De un futuro que nos trasciende sólo po­demos hablar con reservas, mediante apro­ximaciones e inferencias, manteniendo la tensión entre continuidad y ruptura. Aun así, podemos decir esto: El mundo del hom­bre participa también de su destino eterno. No es como el andamiaje que se abandona al terminar una obra, sino más bien como los materiales que se integran en la cons­trucción de la casa. Todos los bienes que Dios ha creado para el hombre y todo lo que hay de bueno en la misma obra huma­na está llamado a integrarse en la realidad del Reino consumado.

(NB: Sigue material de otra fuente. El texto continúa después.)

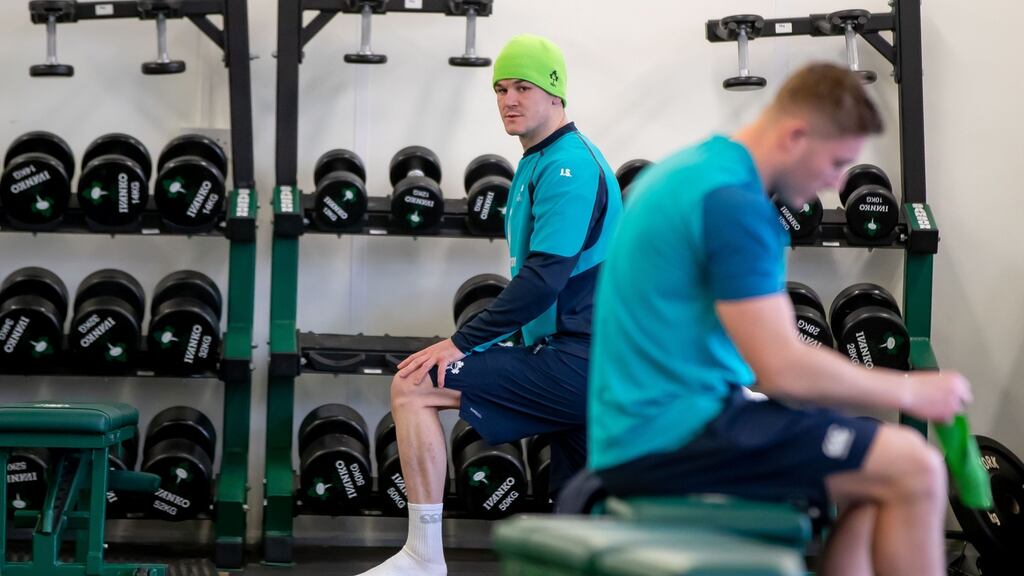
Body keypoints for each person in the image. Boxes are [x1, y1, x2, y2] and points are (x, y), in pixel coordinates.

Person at [588, 63, 971, 576]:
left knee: (874, 476)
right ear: (796, 135)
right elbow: (783, 370)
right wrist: (911, 392)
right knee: (916, 466)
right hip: (670, 436)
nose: (837, 182)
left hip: (647, 426)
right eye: (836, 162)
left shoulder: (697, 169)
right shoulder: (734, 205)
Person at [356, 34, 622, 576]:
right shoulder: (537, 160)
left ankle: (423, 557)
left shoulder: (569, 167)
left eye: (523, 87)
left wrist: (460, 342)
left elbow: (544, 280)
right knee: (575, 527)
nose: (509, 100)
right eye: (500, 89)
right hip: (583, 356)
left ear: (555, 93)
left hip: (582, 359)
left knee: (414, 385)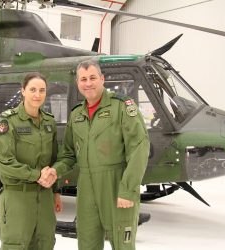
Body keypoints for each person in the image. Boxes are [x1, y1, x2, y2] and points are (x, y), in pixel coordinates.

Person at [40, 59, 150, 250]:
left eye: (92, 77)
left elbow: (139, 148)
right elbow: (68, 154)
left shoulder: (122, 106)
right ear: (77, 83)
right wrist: (55, 172)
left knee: (122, 244)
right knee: (87, 243)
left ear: (102, 79)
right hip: (86, 188)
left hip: (115, 184)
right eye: (83, 79)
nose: (88, 83)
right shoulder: (77, 114)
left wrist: (128, 189)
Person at [0, 72, 62, 250]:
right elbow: (3, 162)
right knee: (15, 245)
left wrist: (55, 191)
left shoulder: (49, 122)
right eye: (32, 89)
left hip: (45, 196)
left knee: (45, 243)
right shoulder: (9, 121)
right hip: (17, 195)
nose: (37, 95)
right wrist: (36, 175)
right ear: (23, 91)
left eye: (42, 90)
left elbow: (54, 159)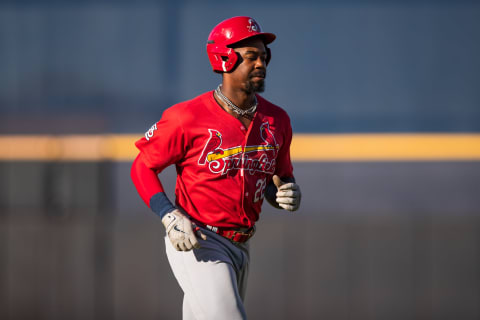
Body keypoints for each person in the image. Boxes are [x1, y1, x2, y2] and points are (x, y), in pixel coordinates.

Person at [130, 16, 301, 320]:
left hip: (242, 245)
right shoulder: (187, 117)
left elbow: (278, 177)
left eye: (264, 56)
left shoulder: (277, 120)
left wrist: (283, 192)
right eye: (251, 56)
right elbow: (142, 167)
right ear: (225, 58)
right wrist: (168, 215)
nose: (261, 63)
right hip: (199, 240)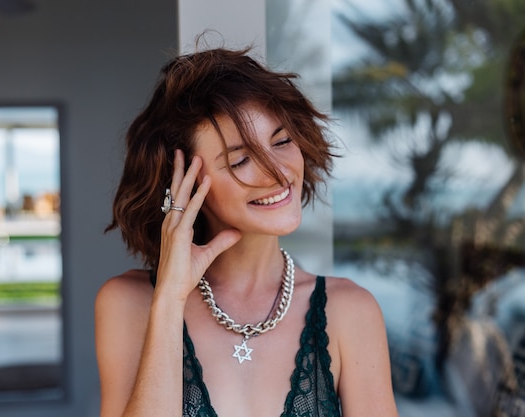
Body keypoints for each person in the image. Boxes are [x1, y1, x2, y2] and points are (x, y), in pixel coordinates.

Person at [95, 46, 398, 417]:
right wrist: (171, 299)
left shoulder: (351, 311)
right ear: (185, 186)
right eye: (240, 160)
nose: (278, 172)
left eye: (282, 141)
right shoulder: (128, 303)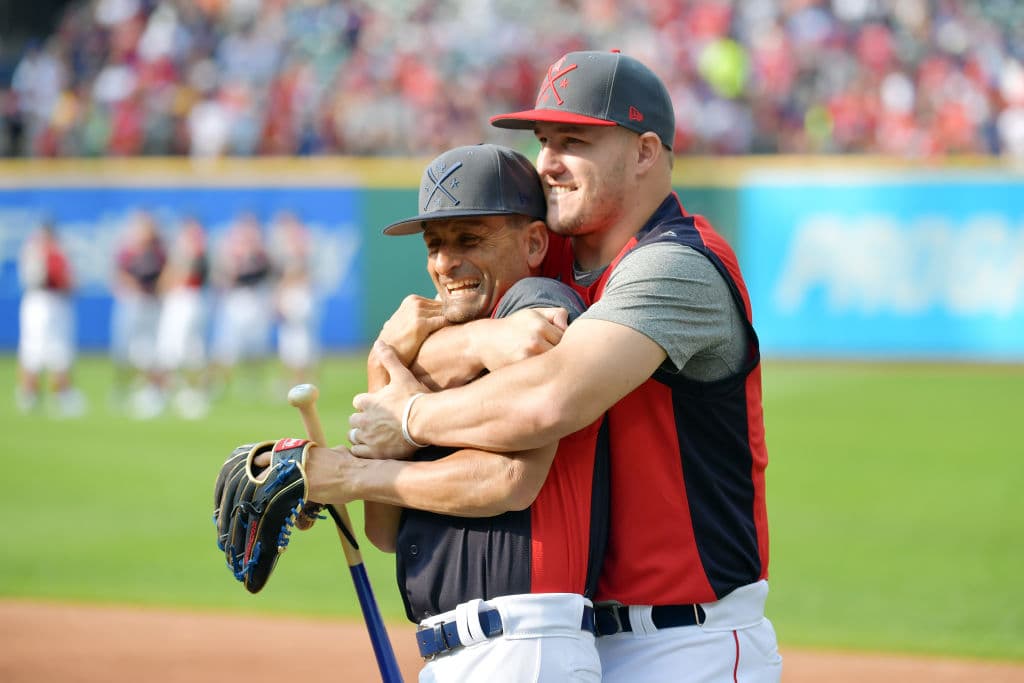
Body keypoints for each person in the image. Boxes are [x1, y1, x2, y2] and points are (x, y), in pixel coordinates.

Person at [349, 50, 782, 682]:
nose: (547, 162)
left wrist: (410, 417)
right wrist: (478, 345)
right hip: (576, 632)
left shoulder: (677, 264)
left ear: (644, 151)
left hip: (688, 643)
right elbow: (416, 334)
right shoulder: (548, 256)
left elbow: (549, 399)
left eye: (573, 141)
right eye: (544, 140)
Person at [256, 144, 608, 682]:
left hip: (523, 643)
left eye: (469, 239)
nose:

Como dice el Concilio Vaticano II, «los bienes de la dignidad hu­mana, de la unión fraterna y de la libertad; en una palabra, todos los frutos excelentes de la naturaleza y de nuestro esfuerzo, des­pués de haberlos propagado por la tierra en el Espíritu del Señor y de acuerdo con su mandato, volveremos a encontrarlos, lim­pios ya de toda mancha, iluminados y trans­figurados, cuando Cristo entregue al Padre el reino» [Gaudium et Spes, 39).

La resurrección, aquí y ahora

La mirada al futuro no debe desviar nuestra atención de las urgencias del pre­sente: «Galileos, ¿qué hacéis ahí mirando al cielo?» (Hch 1,11). La nueva Jerusalén no vendrá llovida del cielo. Para nosotros, la resurrección no es sólo una promesa, es también una tarea, según el mandato de Jesús: «Id proclamando que el Reino de los Cielos está cerca. Curad enfermos, resucitad muertos, purificad leprosos, expulsad de­monios» (Mt 10,8). La tarea es más urgente porque vivimos en una sociedad enferma de necrofilia que hace de la muerte un espectáculo para el consumo de masas, a la vez que, incapaz de darle un sentido, rehuye y reprime el enfrentamiento personal con ella; una so­ciedad obsesionada por elevar su calidad de vida, pero que puede aceptar pasiva o indi­ferente la mortalidad infantil en el Tercer Mundo y el genocidio de minorías étnicas, el aborto y la eutanasia, el tráfico de armas y las drogas...

Frente a esta cultura de la muerte, los cristianos estamos llamados a continuar la misión sanadora y resucitadora de Jesús. La fe en la resurrección se proyecta activamen­te en la lucha cotidiana por la paz, la justicia y la integridad de la creación.